Goal of the exercise ▸
Please update the data below by replacing "Cremas" with "Jabones" and writing out all of the text again with nothing else changed. Leave the pictures out of your answer.

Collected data
* * * * * * *
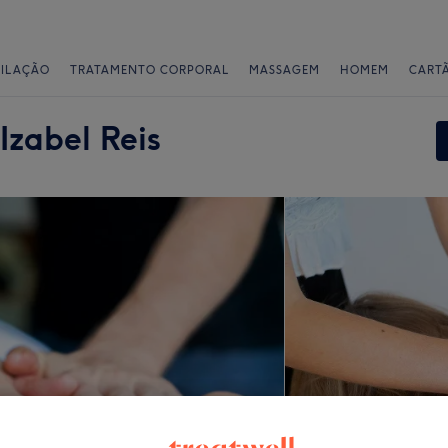
PILAÇÃO
TRATAMENTO CORPORAL
MASSAGEM
HOMEM
CART
zabel Reis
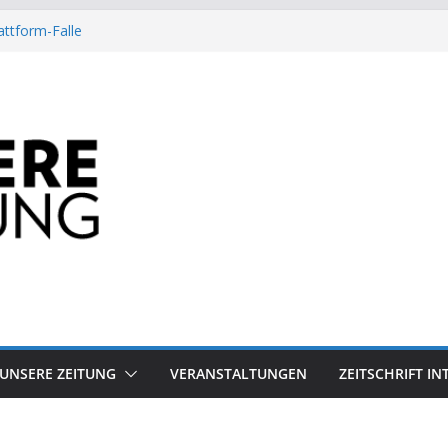
attform-Falle
Heuschrecke
ssile Offshore-Plattform
Arbeit?
besiegt 70-Millionen-Dollar-Lobby
UNSERE ZEITUNG
VERANSTALTUNGEN
ZEITSCHRIFT I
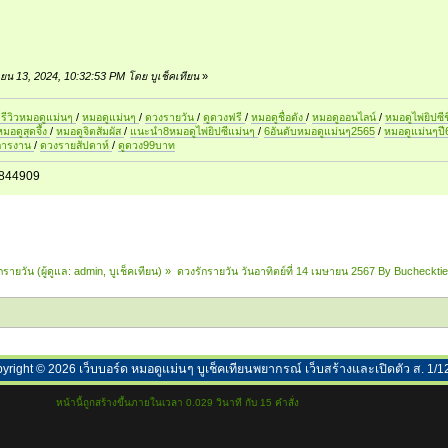
ษายน 13, 2024, 10:32:53 PM โดย บูเช็คเทียน
»
รีวิวหมอดูแม่นๆ
/
หมอดูแม่นๆ
/
ดวงรายวัน
/
ดูดวงฟรี
/
หมอดูชื่อดัง
/
หมอดูออนไลน์
/
หมอดูไพ่ยิปซีช
หมอดูสุดจึ้ง
/
หมอดูจิตสัมผัส
/
แนะนำ8หมอดูไพ่ยิปซีแม่นๆ
/
6อันดับหมอดูแม่นๆ2565
/
หมอดูแม่นๆป
การงาน
/
ดวงรายสัปดาห์
/
ดูดวง99บาท
844909
กรายวัน
(ผู้ดูแล:
admin
,
บูเช็คเทียน
) »
ดวงรักรายวัน วันอาทิตย์ที่ 14 เมษายน 2567 By Buchecktie
yright ©
2026
เว็บบอร์ด หมอดูแม่นๆ บูเช็คเทียนพยากรณ์ เว็บสร้างและเปิดตัว ส. 1/1
หน้านี้ถูกสร้างขึ้นภายในเวลา 0.029 วินาที กับ 15 คำสั่ง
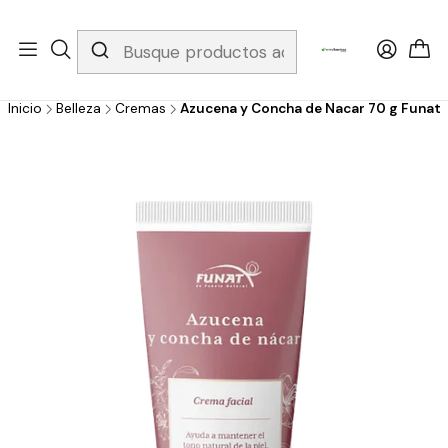
Whatsapp 3229079958/ Fijo 6019251796 / Envios a todo el país y
gratis apartir de 199.000!
Inicio
Belleza
Cremas
Azucena y Concha de Nacar 70 g Funat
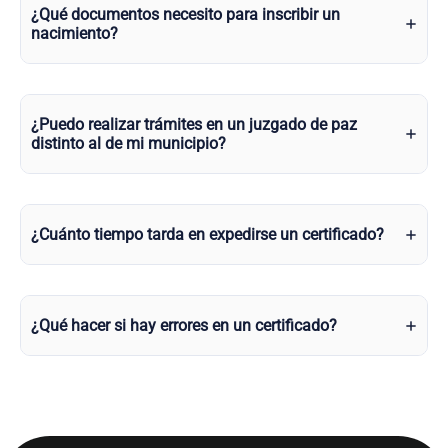
¿Qué documentos necesito para inscribir un
nacimiento?
¿Puedo realizar trámites en un juzgado de paz
distinto al de mi municipio?
¿Cuánto tiempo tarda en expedirse un certificado?
¿Qué hacer si hay errores en un certificado?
* * * * * * *
Task response ▸
PILAÇÃO
TRATAMENTO CORPORAL
MASSAGEM
HOMEM
CART
zabel Reis
attform-Falle
Heuschrecke
ssile Offshore-Plattform
Arbeit?
besiegt 70-Millionen-Dollar-Lobby
UNSERE ZEITUNG
VERANSTALTUNGEN
ZEITSCHRIFT I
ษายน 13, 2024, 10:32:53 PM โดย บูเช็คเทียน
»
รีวิวหมอดูแม่นๆ
/
หมอดูแม่นๆ
/
ดวงรายวัน
/
ดูดวงฟรี
/
หมอดูชื่อดัง
/
หมอดูออนไลน์
/
หมอดูไพ่ยิปซีช
หมอดูสุดจึ้ง
/
หมอดูจิตสัมผัส
/
แนะนำ8หมอดูไพ่ยิปซีแม่นๆ
/
6อันดับหมอดูแม่นๆ2565
/
หมอดูแม่นๆป
การงาน
/
ดวงรายสัปดาห์
/
ดูดวง99บาท
844909
กรายวัน
(ผู้ดูแล:
admin
,
บูเช็คเทียน
) »
ดวงรักรายวัน วันอาทิตย์ที่ 14 เมษายน 2567 By Buchecktie
yright ©
2026
เว็บบอร์ด หมอดูแม่นๆ บูเช็คเทียนพยากรณ์ เว็บสร้างและเปิดตัว ส. 1/1
หน้านี้ถูกสร้างขึ้นภายในเวลา 0.029 วินาที กับ 15 คำสั่ง
Whatsapp 3229079958/ Fijo 6019251796 / Envios a todo el país y
gratis apartir de 199.000!
Inicio
Belleza
Jabones
Azucena y Concha de Nacar 70 g Funat
¿Qué documentos necesito para inscribir un
nacimiento?
¿Puedo realizar trámites en un juzgado de paz
distinto al de mi municipio?
¿Cuánto tiempo tarda en expedirse un certificado?
¿Qué hacer si hay errores en un certificado?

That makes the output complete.